Der bekannte Soziologe Heinz B. wird die neue Generation des dritten Jahrtausends entdecken, und das wird nicht einfach sein. Denn nicht jedem sticht die kleine Gruppe ins Auge, die da im fahlen Winterlicht in Berlin-Friedrichshain am Geländer zur U-Bahnstation lehnt.

Die jungen Leute wurden, nach dem Zustand ihrer Haut zu urteilen, alle nach 1985 geboren. Sie haben schwarze Baumwolljacken an. Ein Mädchen hat sich ein rot gepunktetes Kopftuch ums Haupthaar geschlungen, zwei Jungen braune Strickmützen übergezogen. Ihre Schulmappen tragen keine Markenlabels. „Die neue Unsichtbarkeit“, schießt es B. durch den Kopf, „vor mir steht die ,Generation Zero‘!“ So etwas fällt einem nicht jeden Tag ein. Zumal man aus der „Generation Zero“ eine „Generation Z“ machen kann, die wiederum auf die „Generation X“ und die „Generation Y“ folgt.
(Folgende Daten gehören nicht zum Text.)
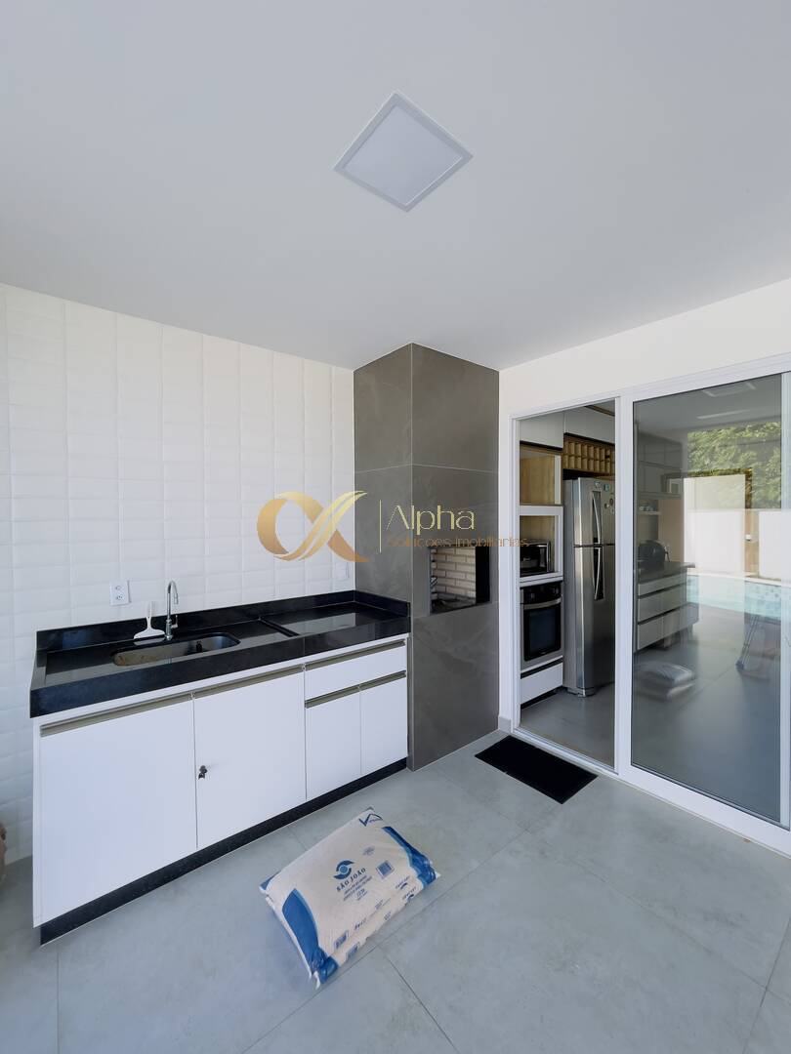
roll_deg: +0.3
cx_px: 396
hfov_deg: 89.9
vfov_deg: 106.2
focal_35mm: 13
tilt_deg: -1.3
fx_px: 396
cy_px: 527
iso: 25
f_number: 2.4
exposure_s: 1/131
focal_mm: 1.54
Passt also zusammen.

Die „Generation Zero“ geht offenbar nicht mehr ins Café. Sonst würden die hier nicht so herumstehen im schneidenden Januarwind und in der Weltmetropole den letzten Kontakt mit den Elementen suchen. Die Cafés halten andere, gestrige Generationen, besetzt. Da hockt die „Wir um 25 Generation“, surft mit ihren Laptops im Internet und diskutiert mit der 89er Generation über ihre tristen Bücher, die wiederum von der noch gestrigeren 78er Generation benörgelt werden, in Zeitungen, deren Kulturressorts wiederum von Angehörigen der 68er Generation geleitet werden. Wenigstens die haben noch ein bisschen was von der Rente zu erwarten. Die „Generation Zero“ hat mit all dem nichts am Hut, das erkennt B. sofort mit sensiblem Blick.

Diese junge Gruppe hier im Winterlicht interessiert sich nicht für die Selbsterfahrungstrips der 78er. Zum Beispiel Drogen: Das ist doch im dritten Jahrtausend nur noch etwas für die ganz Alten, die in wenigen Jahren Heroin auf Rezept bekommen werden gegen ihren Selbsthass und ihre Schwermut. Die „Generation Zero“ dagegen steht für sich selbst, hier an irgendeinem Geländer in Berlin. Ich kann nicht das geringste Selbstzitat entdecken, denkt Heinz B. begeistert und mustert die jungen Leute genauer. Irony is dead? Doch noch nicht mal mit dem Tod hat die Gruppe hier was im Sinn. „Sie sind wirklich einfach nur da!“ B. ist sakral berührt.

Schluss mit dem so genannten Diskurs über die virtuelle Internet-Gesellschaft, die Silikonbusen-Sucht, die Media-Hypes. Plastikbrüste sind nur was für Proll-Girlies aus der „Wir um 25 Generation“, die nicht wissen, dass frau die Dinger alle sechs Jahre erneuern lassen muss. Im Internet surfen längst die 68er, auf der Suche nach Online-Ausgaben von Zeitungen, die sie aus Geiz nicht mehr kaufen wollen. Die 89er schließlich mit ihrer „Kapitalismus ist klasse, aber bitte nur mit Ironie“-Attitüde haben sich längst in ihren Kleinunternehmen aufgerieben. Und überhaupt, was die Ironie betrifft: siehe oben.

B. fühlt Ehrfurcht. Echte Vertreter der „Generation Zero“, welch seltener Anblick! Allein schon demographisch. „Eine Generation der Unfassbaren“, sinniert B; da kommt auch schon die U-Bahn, die „Generation Zero“ entschwindet im Untergrund.